Хоружий подошел к тумбочке, на которой стоял магнитофон. Щелкнул выключатель, завертелись диски и Журин услышал хорошо знакомый голос — усталый, гибкий, с хрипотцой, рассудительный умный голос Круглякова.

«Журин сообщил мне», — неслось из магнитофона, — «что намерен серией аварий вывести из строя всё оборудование сталеплавильного отделения, в том числе электрические устройства».

Хоружий выключил магнитофон.

— Ну, что теперь скажете, Журин? Не ясно ли, что свет — кабак, а люди — бляди? Становитесь, Журин, в наши ряды. Будете счастливы. Выдадим скоро пропуск, дадим работу в конторе, сократим срок, переведем на статус ссыльного. Привезёте свою жену, сыновей. Будем вместе строить светлое будущее.

— Не может быть, — шептал побелевшими губами Журин. — Боже мой, не может быть.

— Своим ушам не верите? — участливо спросил Старинченко. — Можно еще раз прослушать.

— Нет, нет, пожалуйста, — запротестовал Журин. — Это — как обухом по башке.

— Подписывайте, подписывайте, старина, — похлопывал Журина по спине Старинченко. — Никто об этом не узнает никогда. Агентурные данные никто, кроме нас не увидит никогда. Нам не выгодно вас демаскировать. Будете полезны — можем и через полгода вас освободить, даже через три месяца. Поедете на большой завод и будете изредка встречаться за стаканом чая с товарищем из органов.

Жена ничего знать не будет. Ни одна живая душа не пронюхает. Будьте благоразумны. Мы вам уделяем время только потому, что вы человек настоящий: дельный, толковый, знающий, инициативный. Нам дороги такие люди. Мы боремся за человека, за вас. Сейчас у нас другой подход: «Больше внимания к людям, больше уважения, а не казенщины» — такая установка. Подписывайте, Журин и не крутите головой. Переведем вас на другой лагпункт и все будет в порядке. Договорились?

— Не могу я, — стонал Журин. — Рука не подымается.
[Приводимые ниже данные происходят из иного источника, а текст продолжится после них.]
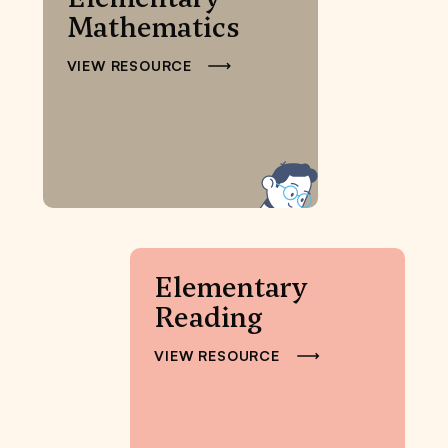
Mathematics
VIEW RESOURCE
Elementary
Reading
VIEW RESOURCE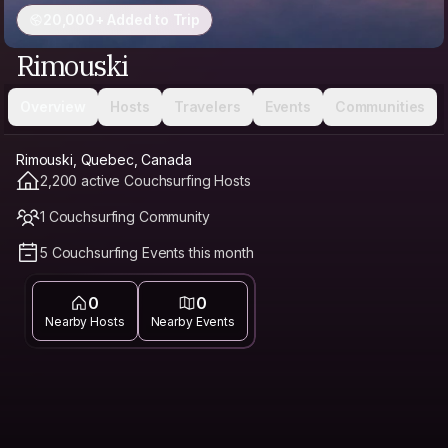
20,000+ Added to Trip
Rimouski
Overview
Hosts
Travelers
Events
Communities
Rimouski, Quebec, Canada
2,200 active Couchsurfing Hosts
1 Couchsurfing Community
5 Couchsurfing Events this month
0
0
Nearby Hosts
Nearby Events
Все тело его тряслось. Нога, заложенная на ногу, нелепо вскидывалась. Руки как бы отнялись.

— Не тратьте зря времени, — уговаривал Старинченко. — Не упускайте шанс. Сейчас или никогда. Вверху — или вечно под ногами. Вторично никто вам этого не предложит. Будете считаться злостным, неисправимым преступником.

Журин отрицательно качал головой, в которой все гудело, распадалось, лопалось.

— Я подумаю, — бубнил он, — дайте очную ставку.

— Очную можно, — соглашается Старинченко, — но вся беда в том, что Круглякова забрали в центральный изолятор. Им занимаются крупные работники.

— Пусть подумает в одиночке, — буркнул раздраженный Хоружий.

— Еще минутку, товарищ майор, — попросил Старинченко.

Наклонившись над Журиным, доверительным пеняющим тоном, понизив голос, он уговаривал:

— Чудак-рыбак, — вали на жидов. Для этого их и разводим. Чуть откормятся — и на зарез. Таков прынцып. Завсегда нужон Макар, на которого все шишки валятся. Кругляков твой ожидовел. Всю дорогу с меньшевиками якшается. Какой он теперь русский? Даже жена — дочь меньшевика, а меньшевики — то ж жидовский кагал, талмудисты, прохесора, кляп им в дыхало. Весь подрыв от них. От Бернштейна и до Эйнштейна — все уклонисты — жиды. Всегда пятна на солнце ищут. Всё пересмотреть, перетряхнуть норовят гниды. Вали на Круглякова и дело твое правое, победа будет за нами. Его к ногтю, а сам — пасись. Ясно? Что чудак бельмы вылупил? Добра тебе желаю! Выбрось навоз из головы! Подписывай и не канявкай!

— Довольно уговаривать! — стукнул ладонью по столу Хоружий, — не девка красная. Пробы ставить негде. Разжуй и в рот ему положь! У…у…у! Шкура!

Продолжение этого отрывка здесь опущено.